Work request -
Write out all of the entries that follow, word for word, but skip the pictures.

+++ Information provided

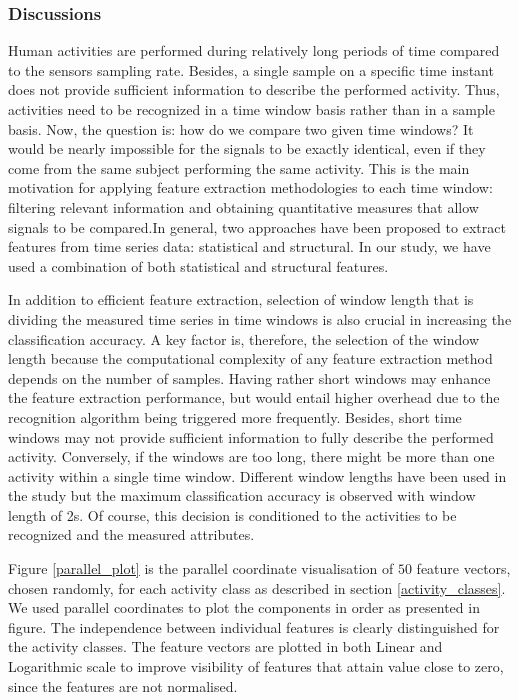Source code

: \documentclass[
10pt,           %
a4paper,        %
oneside,        %
headinclude,footinclude, %
]{scrartcl}
\begin{document}
\subsubsection{Discussions}
Human activities are performed during relatively long periods of time compared to the sensors sampling rate. Besides, a single sample on a specific time instant does not provide sufficient information to describe the performed activity. Thus, activities need to be recognized in a time window basis rather than in a sample basis. Now, the question is: how do we compare two given time windows? It would be nearly impossible for the signals to be exactly identical, even if they come from the same subject performing the same activity. This is the main motivation for applying feature extraction methodologies \cite{Guyon2003} \cite{Chen2006} to each time window: filtering relevant information and obtaining quantitative measures that allow signals to be compared.In general, two approaches have been proposed to extract features from time series data: statistical and structural. In our study, we have used a combination of both statistical and structural features.

In addition to efficient feature extraction, selection of window length that is dividing the measured time series in time windows is also crucial in increasing the classification accuracy. A key factor is, therefore, the selection of the window length because the computational complexity of any feature extraction method depends on the number of samples. Having rather short windows may enhance the feature extraction performance, but would entail higher overhead due to the recognition algorithm being triggered more frequently. Besides, short time windows may not provide sufficient information to fully describe the performed activity. Conversely, if the windows are too long, there might be more than one activity within a single time window. Different window lengths have been used in the study but the maximum classification accuracy is observed with window length of 2s. Of course, this decision is conditioned to the activities to be recognized and the measured attributes.

Figure \ref{parallel_plot} is the parallel coordinate visualisation \cite{Wegman1990} of $50$ feature vectors, chosen randomly, for each activity class as described in section \ref{activity_classes}. We used parallel coordinates to plot the components in order as presented in figure. The independence between individual features is clearly distinguished for the activity classes. The feature vectors are plotted in both Linear and Logarithmic scale to improve visibility of features that attain value close to zero, since the features are not normalised.
\end{document}
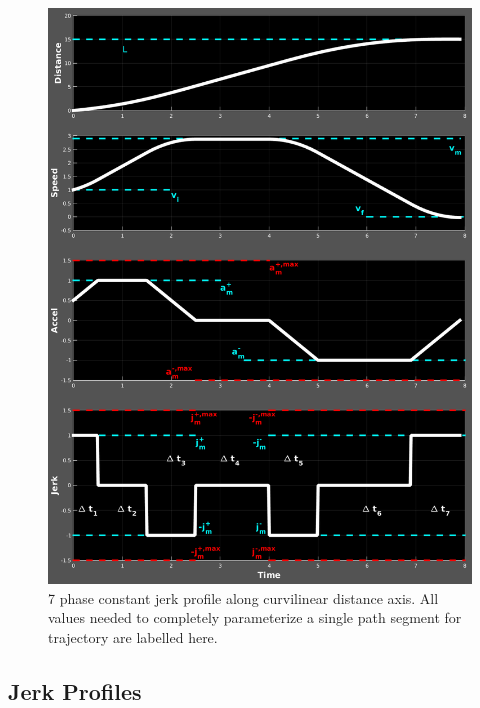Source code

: \documentclass[letterpaper, 10 pt, conference]{ieeeconf}  %
\begin{document}
\begin{figure}[thpb]
  \centering
  \includegraphics[width=1.0\columnwidth]{graphics/Full7PhaseSpecVertical.png}
  \caption{7 phase constant jerk profile along curvilinear distance axis. All values needed to completely parameterize a single path segment for trajectory are labelled here.}
  \label{fig:full7phasespec}
\end{figure}


\subsection{Jerk Profiles} \label{sec:jerkprofiles}
\end{document}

++++++

Result below -
Source code

: \documentclass[
10pt,           %
a4paper,        %
oneside,        %
headinclude,footinclude, %
]{scrartcl}
\begin{document}
\subsubsection{Discussions}
Human activities are performed during relatively long periods of time compared to the sensors sampling rate. Besides, a single sample on a specific time instant does not provide sufficient information to describe the performed activity. Thus, activities need to be recognized in a time window basis rather than in a sample basis. Now, the question is: how do we compare two given time windows? It would be nearly impossible for the signals to be exactly identical, even if they come from the same subject performing the same activity. This is the main motivation for applying feature extraction methodologies \cite{Guyon2003} \cite{Chen2006} to each time window: filtering relevant information and obtaining quantitative measures that allow signals to be compared.In general, two approaches have been proposed to extract features from time series data: statistical and structural. In our study, we have used a combination of both statistical and structural features.

In addition to efficient feature extraction, selection of window length that is dividing the measured time series in time windows is also crucial in increasing the classification accuracy. A key factor is, therefore, the selection of the window length because the computational complexity of any feature extraction method depends on the number of samples. Having rather short windows may enhance the feature extraction performance, but would entail higher overhead due to the recognition algorithm being triggered more frequently. Besides, short time windows may not provide sufficient information to fully describe the performed activity. Conversely, if the windows are too long, there might be more than one activity within a single time window. Different window lengths have been used in the study but the maximum classification accuracy is observed with window length of 2s. Of course, this decision is conditioned to the activities to be recognized and the measured attributes.

Figure \ref{parallel_plot} is the parallel coordinate visualisation \cite{Wegman1990} of $50$ feature vectors, chosen randomly, for each activity class as described in section \ref{activity_classes}. We used parallel coordinates to plot the components in order as presented in figure. The independence between individual features is clearly distinguished for the activity classes. The feature vectors are plotted in both Linear and Logarithmic scale to improve visibility of features that attain value close to zero, since the features are not normalised.
\end{document}
Source code

: \documentclass[letterpaper, 10 pt, conference]{ieeeconf}  %
\begin{document}
\begin{figure}[thpb]
  \centering
  \includegraphics[width=1.0\columnwidth]{graphics/Full7PhaseSpecVertical.png}
  \caption{7 phase constant jerk profile along curvilinear distance axis. All values needed to completely parameterize a single path segment for trajectory are labelled here.}
  \label{fig:full7phasespec}
\end{figure}


\subsection{Jerk Profiles} \label{sec:jerkprofiles}
\end{document}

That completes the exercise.